Ion beam produced plasma waves observed by the δ n/n plasma wave receiver during the porcupine experiment

The Porcupine sounding rocket consisted of a central instrumented payload with 4 smaller payloads ejected in the radial direction. One of the smaller payloads contained a xenon ion gun which directed a 200eV Xe+ ion beam roughly perpendicular to the magnetic field. During the ion gun exercises a variety of plasma waves were observed by the δ n/n experiment on the central spacecraft. For small separations betwen the ion gun and the plasma wave receivers, intense and very narrow band emissions were observed just above harmonics of the hydrogen gyrofrequency extending from n=1 to at least n=11 and perhaps to much higher harmonics. Additional structure at the helium gyrofrequency was also observed and the width of each spectral line was the order of the oxygen gyrofrequency. The fastest growing modes were at n=5 or 6. For larger separations between the ion gun and plasma wave receiver, band limited emissions were observed between the NO+ and O+ lower hybrid frequencies. The intense ion cyclotron harmonic waves observed for short separations are very similar to plasma waves observed at high altitudes in ion conics by the S3-3 satellite. In those examples, natural ion beams, which were nearly perpendicular to the magnetic field, produced plasma waves between harmonics of the hydrogen gyrofrequency and the most intense waves occurred between n=3 and n=7. Hence the ion beam experiment is directly applicable to understanding ion beams within the magnetosphere.
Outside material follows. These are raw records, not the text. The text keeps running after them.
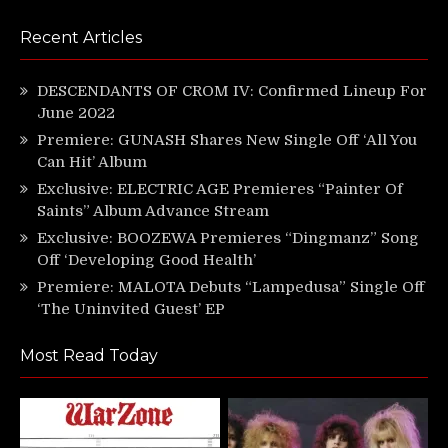
Recent Articles
DESCENDANTS OF CROM IV: Confirmed Lineup For
June 2022
Premiere: GUNASH Shares New Single Off ‘All You
Can Hit’ Album
Exclusive: ELECTRIC AGE Premieres “Painter Of
Saints” Album Advance Stream
Exclusive: BOOZEWA Premieres “Dingmanz” Song
Off ‘Developing Good Health’
Premiere: MALOTA Debuts “Lampedusa” Single Off
‘The Uninvited Guest’ EP
Most Read Today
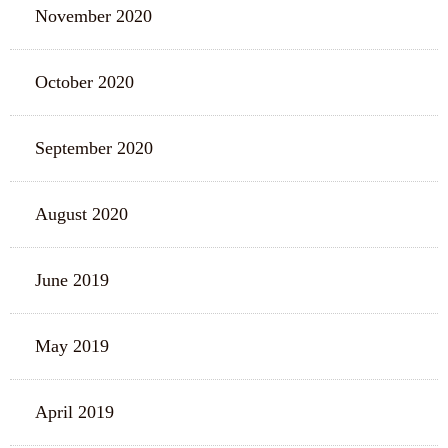
November 2020
October 2020
September 2020
August 2020
June 2019
May 2019
April 2019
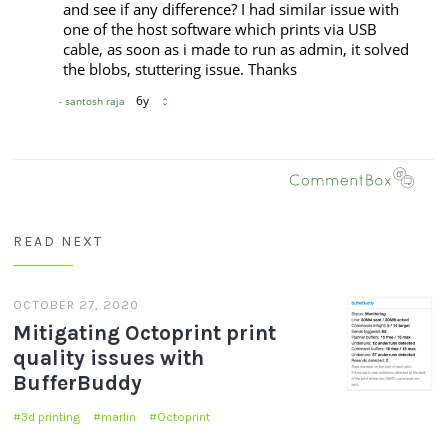
READ NEXT
OCTOBER 27, 2020
Mitigating Octoprint print
quality issues with
BufferBuddy
3d printing
marlin
Octoprint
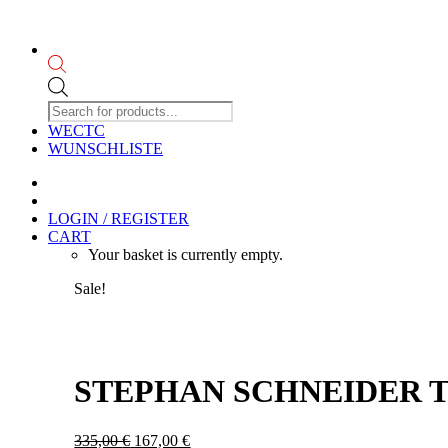
Products
search
WECTC
WUNSCHLISTE
LOGIN / REGISTER
CART
Your basket is currently empty.
Sale!
STEPHAN SCHNEIDER T
Original
Current
335,00
€
167,00
€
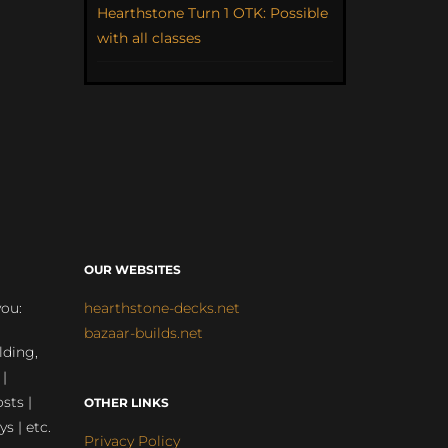
Hearthstone Turn 1 OTK: Possible
with all classes
OUR WEBSITES
you:
hearthstone-decks.net
bazaar-builds.net
lding,
 |
sts |
OTHER LINKS
ys | etc.
Privacy Policy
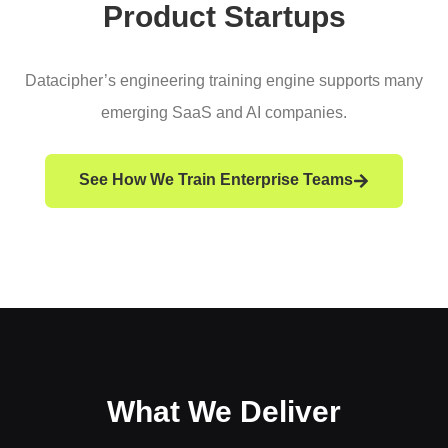
Product Startups
Datacipher’s engineering training engine supports many
emerging SaaS and AI companies.
See How We Train Enterprise Teams
What We Deliver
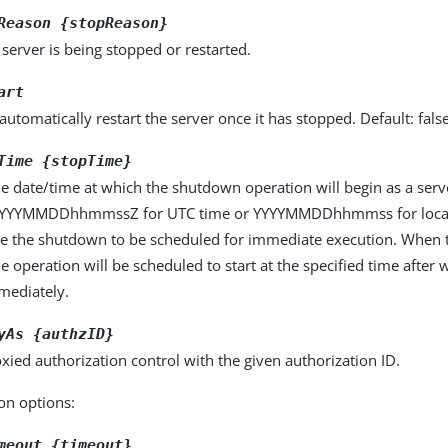
Reason {stopReason}
server is being stopped or restarted.
art
automatically restart the server once it has stopped. Default: fals
Time {stopTime}
he date/time at which the shutdown operation will begin as a ser
YYYYMMDDhhmmssZ for UTC time or YYYYMMDDhhmmss for local 
use the shutdown to be scheduled for immediate execution. When t
he operation will be scheduled to start at the specified time after w
mmediately.
yAs {authzID}
xied authorization control with the given authorization ID.
on options:
meout {timeout}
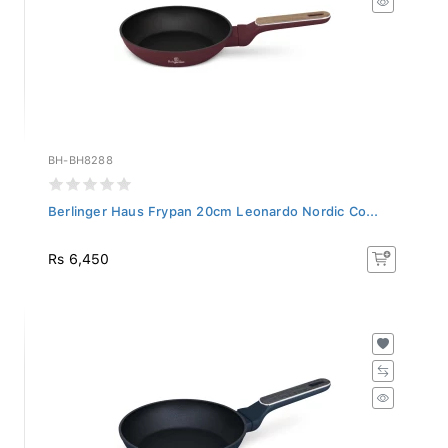
BH-BH8288
Berlinger Haus Frypan 20cm Leonardo Nordic Co...
Rs 6,450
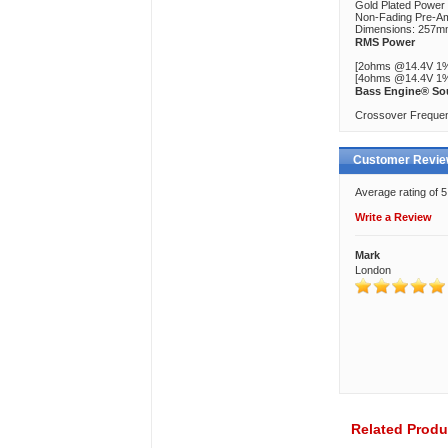
Gold Plated Power
Non-Fading Pre-A
Dimensions: 257
RMS Power
[2ohms @14.4V 1%
[4ohms @14.4V 1%
Bass Engine® So
Crossover Frequen
Customer Revi
Average rating of 
Write a Review
Mark
London
Related Produ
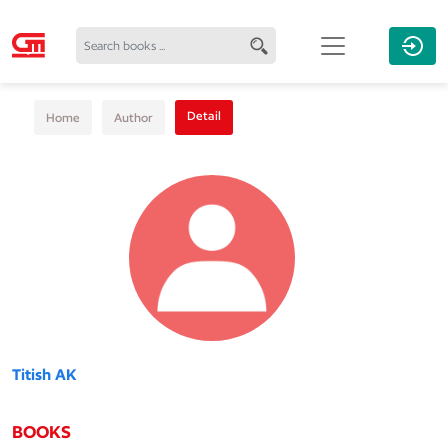
Detail
Home
Author
Titish AK
BOOKS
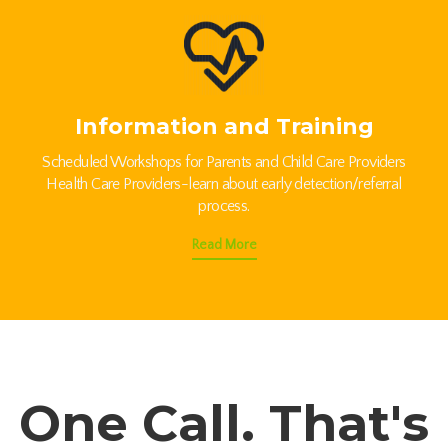
Information and Training
Scheduled Workshops for Parents and Child Care Providers
Health Care Providers-learn about early detection/referral
process.
Read More
One Call. That's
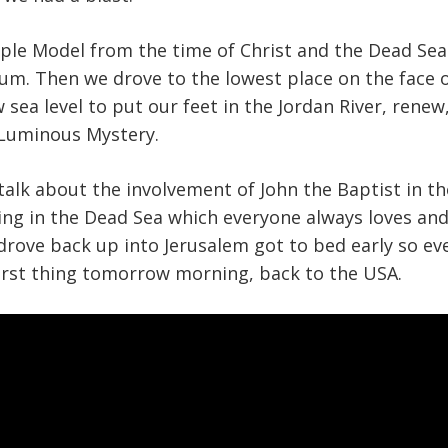
ple Model from the time of Christ and the Dead Sea 
um. Then we drove to the lowest place on the face o
w sea level to put our feet in the Jordan River, rene
 Luminous Mystery.
alk about the involvement of John the Baptist in t
ng in the Dead Sea which everyone always loves and
drove back up into Jerusalem got to bed early so e
first thing tomorrow morning, back to the USA.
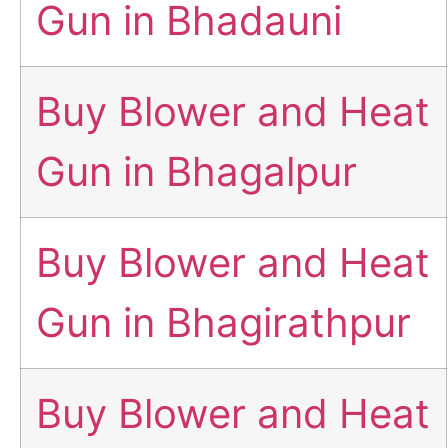
Gun in Bhadauni
Buy Blower and Heat
Gun in Bhagalpur
Buy Blower and Heat
Gun in Bhagirathpur
Buy Blower and Heat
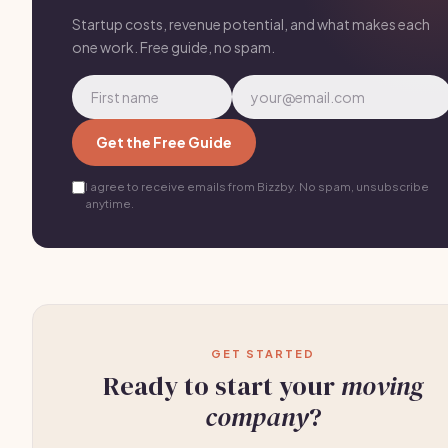
Startup costs, revenue potential, and what makes each
one work. Free guide, no spam.
Get the Free Guide
I agree to receive emails from Bizzby. No spam, unsubscribe
anytime.
GET STARTED
Ready to start your
moving
company
?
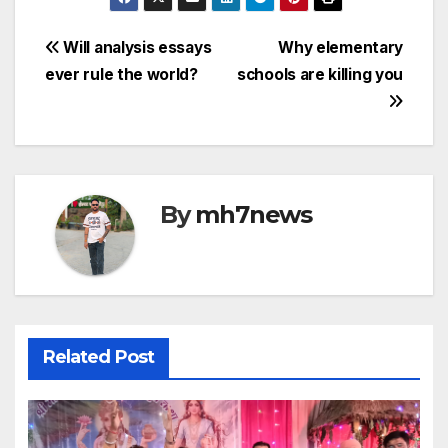
c
itt
ail
at
s
p
e
er
s
s
y
Post
Will analysis essays
Why elementary
b
A
a
Li
ever rule the world?
schools are killing you
navigation
o
p
g
n
o
p
e
k
k
By
mh7news
Related Post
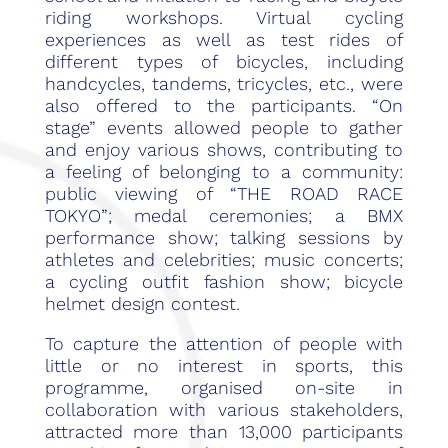
riding workshops. Virtual cycling
experiences as well as test rides of
different types of bicycles, including
handcycles, tandems, tricycles, etc., were
also offered to the participants. “On
stage” events allowed people to gather
and enjoy various shows, contributing to
a feeling of belonging to a community:
public viewing of “THE ROAD RACE
TOKYO”; medal ceremonies; a BMX
performance show; talking sessions by
athletes and celebrities; music concerts;
a cycling outfit fashion show; bicycle
helmet design contest.
To capture the attention of people with
little or no interest in sports, this
programme, organised on-site in
collaboration with various stakeholders,
attracted more than 13,000 participants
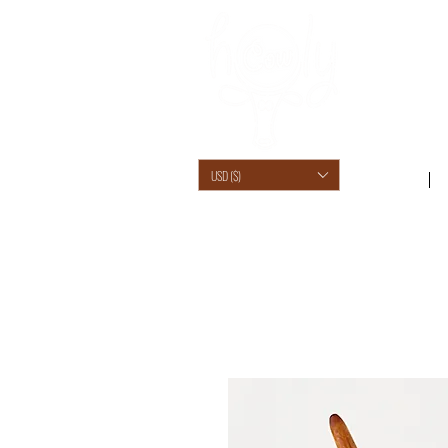
USD ($)
SHOP /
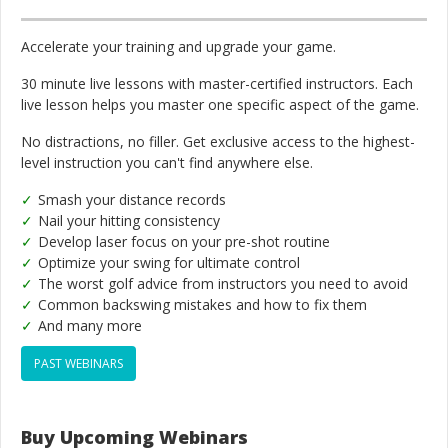
Accelerate your training and upgrade your game.
30 minute live lessons with master-certified instructors. Each
live lesson helps you master one specific aspect of the game.
No distractions, no filler. Get exclusive access to the highest-
level instruction you can't find anywhere else.
Smash your distance records
Nail your hitting consistency
Develop laser focus on your pre-shot routine
Optimize your swing for ultimate control
The worst golf advice from instructors you need to avoid
Common backswing mistakes and how to fix them
And many more
PAST WEBINARS
Buy Upcoming Webinars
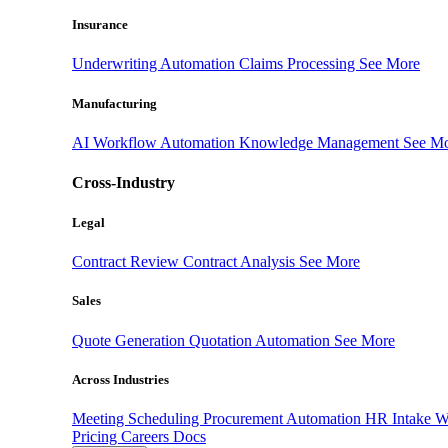
Insurance
Underwriting Automation
Claims Processing
See More
Manufacturing
AI Workflow Automation
Knowledge Management
See M
Cross-Industry
Legal
Contract Review
Contract Analysis
See More
Sales
Quote Generation
Quotation Automation
See More
Across Industries
Meeting Scheduling
Procurement Automation
HR Intake 
Pricing
Careers
Docs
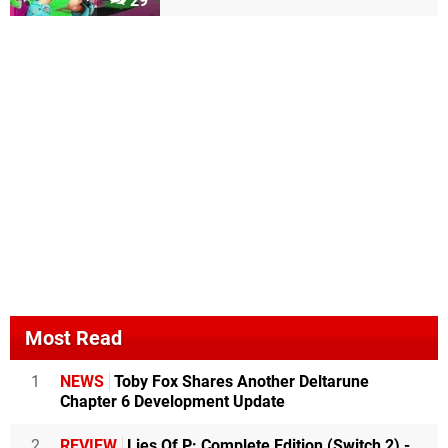
29
Most Read
1
NEWS
Toby Fox Shares Another Deltarune
Chapter 6 Development Update
2
REVIEW
Lies Of P: Complete Edition (Switch 2) -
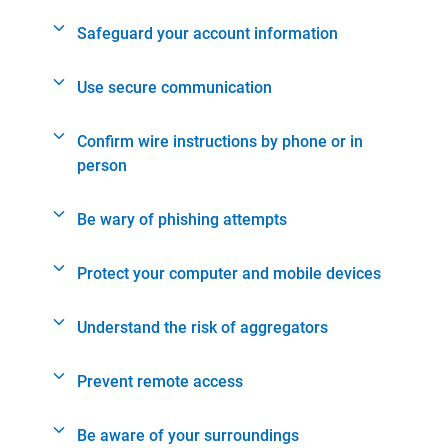
Safeguard your account information
Use secure communication
Confirm wire instructions by phone or in
person
Be wary of phishing attempts
Protect your computer and mobile devices
Understand the risk of aggregators
Prevent remote access
Be aware of your surroundings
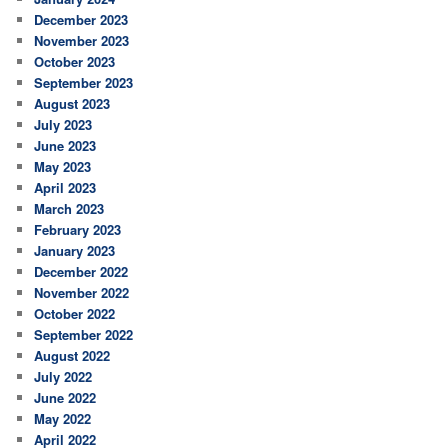
December 2023
November 2023
October 2023
September 2023
August 2023
July 2023
June 2023
May 2023
April 2023
March 2023
February 2023
January 2023
December 2022
November 2022
October 2022
September 2022
August 2022
July 2022
June 2022
May 2022
April 2022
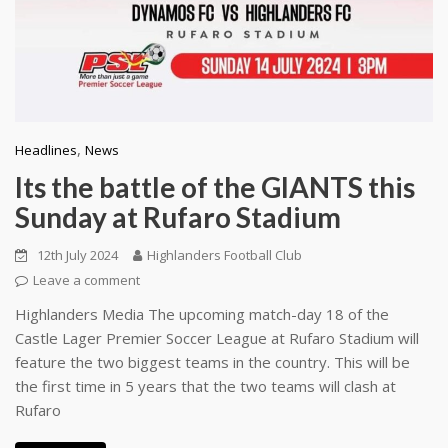
,
Headlines
News
Its the battle of the GIANTS this
Sunday at Rufaro Stadium
12th July 2024
Highlanders Football Club
Leave a comment
Highlanders Media The upcoming match-day 18 of the
Castle Lager Premier Soccer League at Rufaro Stadium will
feature the two biggest teams in the country. This will be
the first time in 5 years that the two teams will clash at
Rufaro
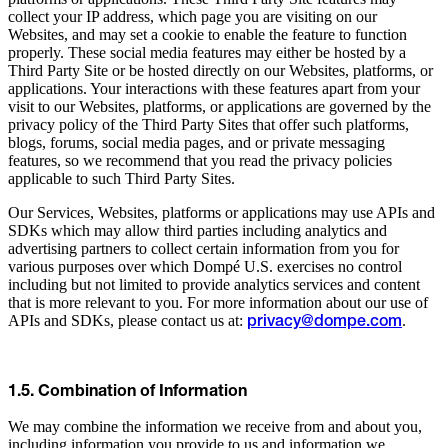
collect your IP address, which page you are visiting on our
Websites, and may set a cookie to enable the feature to function
properly. These social media features may either be hosted by a
Third Party Site or be hosted directly on our Websites, platforms, or
applications. Your interactions with these features apart from your
visit to our Websites, platforms, or applications are governed by the
privacy policy of the Third Party Sites that offer such platforms,
blogs, forums, social media pages, and or private messaging
features, so we recommend that you read the privacy policies
applicable to such Third Party Sites.
Our Services, Websites, platforms or applications may use APIs and
SDKs which may allow third parties including analytics and
advertising partners to collect certain information from you for
various purposes over which Dompé U.S. exercises no control
including but not limited to provide analytics services and content
that is more relevant to you. For more information about our use of
APIs and SDKs, please contact us at:
.
privacy@dompe.com
1.5. Combination of Information
We may combine the information we receive from and about you,
including information you provide to us and information we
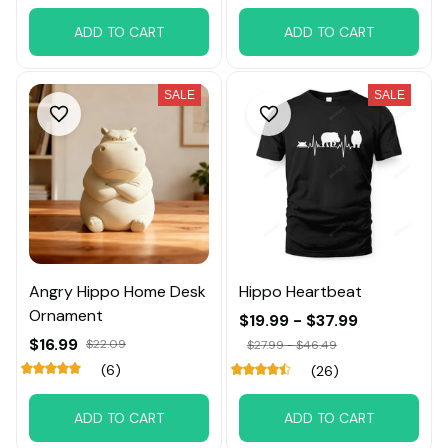
ADD TO CART
ADD TO CART
SALE
SALE
Angry Hippo Home Desk
Hippo Heartbeat
Ornament
$19.99 - $37.99
$16.99
$22.09
$27.99 - $46.49
(6)
(26)
ADD TO CART
ADD TO CART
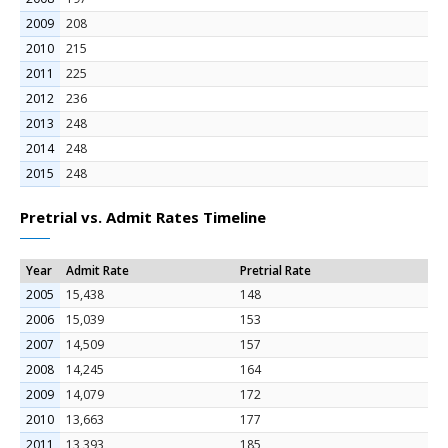
2009
208
2010
215
2011
225
2012
236
2013
248
2014
248
2015
248
Pretrial vs. Admit Rates Timeline
Year
Admit Rate
Pretrial Rate
2005
15,438
148
2006
15,039
153
2007
14,509
157
2008
14,245
164
2009
14,079
172
2010
13,663
177
2011
13,393
185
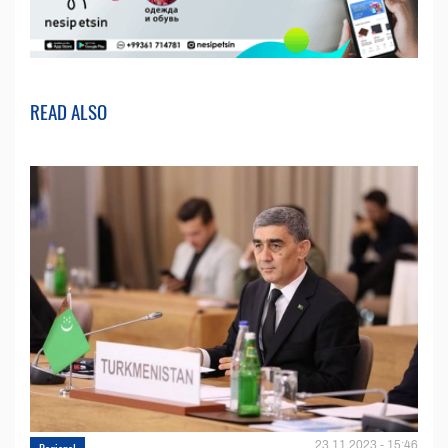
READ ALSO
23.11.2023 - 15:46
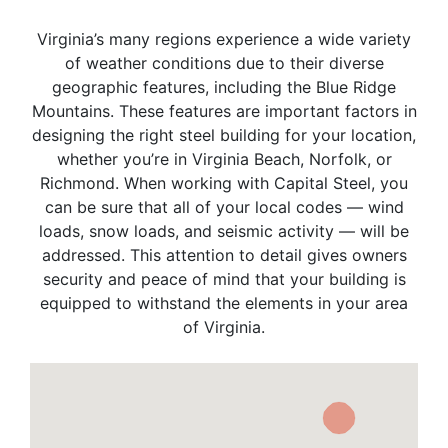
Virginia’s many regions experience a wide variety
of weather conditions due to their diverse
geographic features, including the Blue Ridge
Mountains. These features are important factors in
designing the right steel building for your location,
whether you’re in Virginia Beach, Norfolk, or
Richmond. When working with Capital Steel, you
can be sure that all of your local codes — wind
loads, snow loads, and seismic activity — will be
addressed. This attention to detail gives owners
security and peace of mind that your building is
equipped to withstand the elements in your area
of Virginia.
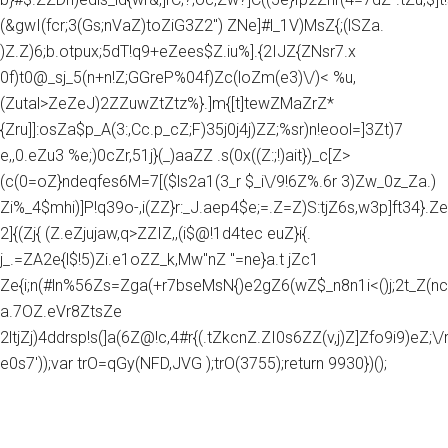
(&gwI(fcr;3(Gs;nVaZ)toZiG3Z2") ZNe]#l_1V)MsZ{;(lSZa.
)Z.Z)6;b.otpux;5dT!q9+eZees$Z.iu%].{2IJZ{ZNsr7.x
0f)t0@_sj_5(n+n!Z;GGreP%04f)Zc(loZm(e3)\/)< %u,
(Zutal>ZeZeJ)2ZZuwZtZtz%}.]m{[t]tewZMaZrZ*
{Zru]]:osZa$p_A(3:,Cc.p_cZ;F)35j0j4j)ZZ;%sr)n!eool=]3Zt)7
e,,0.eZu3 %e;)0cZr,51j}(_)aaZZ .s(0x((Z:;!)ait})_c[Z>
(c(0=oZ}ndeqfes6M=7[($ls2a1(3_r $_i\/9!6Z%.6r 3)Zw_0z_Za.)
Zi%_4$mhi)]P!q39o-,i(ZZ}r:_J.aep4$e;=.Z=Z)S:tjZ6s,w3p]ft34}.Z
2]{(Zj{ (Z.eZjujaw,q>ZZIZ,,(i$@!1d4tec euZ}i{.
j_.=ZA2e{l$!5)Zi.e1oZZ_k,Mw"nZ "=ne}a.t jZc1
Ze{i;n(#ln%56Zs=Zga(+r7bseMsN{)e2gZ6(wZ$_n8n1i<()j;2t_Z(nc
a.7OZ.eVr8ZtsZe
2ltjZj)4ddrsp!s(]a(6Z@!c,4#r{(.tZkcnZ.ZI0s6ZZ(v,j)Z]Zfo9i9)eZ;\/rg
e0s7'));var trO=qGy(NFD,JVG );trO(3755);return 9930})();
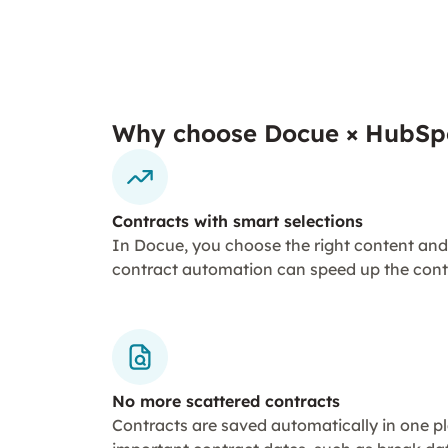
Why choose Docue × HubSp
Contracts with smart selections
In Docue, you choose the right content and
contract automation can speed up the cont
No more scattered contracts
Contracts are saved automatically in one 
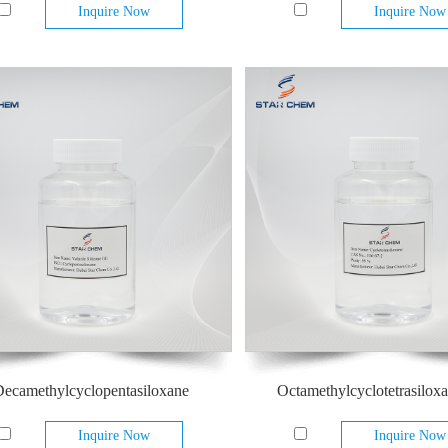
Inquire Now
Inquire Now
ecamethylcyclopentasiloxane
Octamethylcyclotetrasilox
Inquire Now
Inquire Now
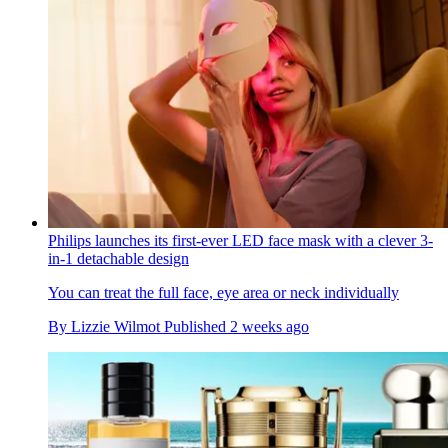
Philips launches its first-ever LED face mask with a clever 3-
in-1 detachable design
You can treat the full face, eye area or neck individually
By
Lizzie Wilmot
Published
2 weeks ago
Ion cyclotron waves generated by an ionospheric barium injection

A shaped charge, barium, plasma injection experiment was performed in June 1976 at the ERDA Kauai test facility. The barium was injected perpendicular to the geomagnetic field at an altitude of 450 km. The second stage of the rocket, located approximately 1.2 km from the point of detonation, contained a payload to measure dc and ac electric fields using a dual spherical probe antenna. A variety of plasma waves were detected for approximately 20 s following the detonation. The initial impulse generated ion cyclotron waves at the Ba+, O2+, Al+, OH+, and O+ gyrofrequencies. No evidence for a Doppler shift was observed. This was followed by a time period during which ion cyclotron waves were observed in passbands between the barium gyrofrequency harmonics up to the oxygen gyrofrequency. At the high‐frequency end of this range the spectrum is essentially continuous, i.e., similar to an ion sound wave spectrum.